Jeremy Corbyn has said he will try to "accommodate" the different views within the Labour Party over the future of Britain's Trident nuclear deterrent.
In an interview with The Independent on Sunday, the Labour leader acknowledged that while he was committed to getting rid of it, current party policy was to go ahead with the renewal of the submarine fleet which carries the Trident missiles.
While shadow defence secretary Emily Thornberry has launched a review of Labour's entire defence policy, he also accepted that there could be no change in the current position until the party conference in September.
"My views on nuclear weapons are well known and not changing. I want to see us move to a nuclear-free world," he said.
"My election has meant actually debating nuclear weapons – and debating the point in having them. If I wasn't elected, this debate wouldn't be happening."
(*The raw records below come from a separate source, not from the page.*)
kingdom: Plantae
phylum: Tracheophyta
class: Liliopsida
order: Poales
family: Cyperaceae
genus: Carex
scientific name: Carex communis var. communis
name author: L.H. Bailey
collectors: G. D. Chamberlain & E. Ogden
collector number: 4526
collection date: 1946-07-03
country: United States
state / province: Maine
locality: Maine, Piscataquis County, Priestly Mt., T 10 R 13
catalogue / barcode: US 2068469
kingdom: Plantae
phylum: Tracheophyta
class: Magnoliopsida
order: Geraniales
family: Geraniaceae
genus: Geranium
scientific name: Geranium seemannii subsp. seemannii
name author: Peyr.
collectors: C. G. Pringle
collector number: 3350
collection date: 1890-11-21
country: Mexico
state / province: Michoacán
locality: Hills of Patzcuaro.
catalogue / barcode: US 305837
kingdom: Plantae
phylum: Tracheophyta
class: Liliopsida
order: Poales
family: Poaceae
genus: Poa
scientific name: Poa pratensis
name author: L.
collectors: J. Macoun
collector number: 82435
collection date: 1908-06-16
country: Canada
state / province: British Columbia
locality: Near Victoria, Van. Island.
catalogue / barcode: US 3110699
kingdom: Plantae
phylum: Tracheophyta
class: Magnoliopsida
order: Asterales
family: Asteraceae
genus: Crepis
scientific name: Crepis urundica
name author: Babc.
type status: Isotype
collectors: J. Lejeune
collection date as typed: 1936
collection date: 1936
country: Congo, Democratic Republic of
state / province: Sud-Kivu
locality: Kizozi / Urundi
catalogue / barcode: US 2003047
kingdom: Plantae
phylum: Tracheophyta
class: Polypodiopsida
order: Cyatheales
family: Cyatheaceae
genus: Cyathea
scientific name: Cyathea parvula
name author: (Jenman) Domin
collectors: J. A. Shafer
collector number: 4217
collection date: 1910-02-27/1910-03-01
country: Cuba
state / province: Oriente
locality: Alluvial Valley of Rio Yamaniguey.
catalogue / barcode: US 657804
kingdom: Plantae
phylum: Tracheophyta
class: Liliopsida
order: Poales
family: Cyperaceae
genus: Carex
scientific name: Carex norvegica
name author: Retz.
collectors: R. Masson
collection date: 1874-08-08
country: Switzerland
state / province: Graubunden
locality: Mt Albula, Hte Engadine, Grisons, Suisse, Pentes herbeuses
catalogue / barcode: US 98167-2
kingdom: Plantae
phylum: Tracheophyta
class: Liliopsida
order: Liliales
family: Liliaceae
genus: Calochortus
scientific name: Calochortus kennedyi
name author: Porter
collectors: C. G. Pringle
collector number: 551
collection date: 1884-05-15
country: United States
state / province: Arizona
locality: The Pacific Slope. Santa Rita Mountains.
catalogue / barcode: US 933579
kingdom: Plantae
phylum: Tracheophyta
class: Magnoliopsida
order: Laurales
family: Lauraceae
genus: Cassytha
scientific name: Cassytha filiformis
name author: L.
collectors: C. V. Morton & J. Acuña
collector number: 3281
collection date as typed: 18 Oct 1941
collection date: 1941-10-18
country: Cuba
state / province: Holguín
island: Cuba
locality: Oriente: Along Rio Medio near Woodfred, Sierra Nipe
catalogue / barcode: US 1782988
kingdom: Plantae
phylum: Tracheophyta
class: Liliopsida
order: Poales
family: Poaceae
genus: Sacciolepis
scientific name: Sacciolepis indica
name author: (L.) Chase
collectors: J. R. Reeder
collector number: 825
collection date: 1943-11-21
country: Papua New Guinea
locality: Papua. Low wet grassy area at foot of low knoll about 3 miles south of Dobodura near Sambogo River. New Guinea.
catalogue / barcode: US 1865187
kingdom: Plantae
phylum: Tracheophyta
"I recognise the party has an existing policy which is not the same as (mine). I will obviously try to accommodate opinion within the parliamentary party.
"I haven't formed in my mind exactly how we are going to do that yet, but I fully recognise there is a debate going on."
His comments came as the most senior shadow minister sacked in Mr Corbyn's New Year reshuffle described his proposals to abandon the deterrent as "barmy".
Michael Dugher, the former shadow culture secretary, condemned the party's defence review as an "unnecessary distraction" which would undermine its efforts to gain ground in the May elections.
He also warned the Labour leader not to try to "short-cut" the party's policy-making procedures in order to get the result he wanted.
Speaking to Labour activists in Birmingham, Mr Dugher said they should be taking the political fight to the Conservatives, "not picking another fight with ourselves".
"The idea that we can afford to spend a single day from now to May talking to ourselves about a divisive issue like Trident rather than talking to the country about what this Tory government is doing is frankly barmy," he said.
"There are real dangers here for Labour. For nearly three decades Labour has been committed to multilateral disarmament.
"We tried unilateralism before. It ended in electoral disaster then. There is no evidence to suggest that it won't end in disaster again."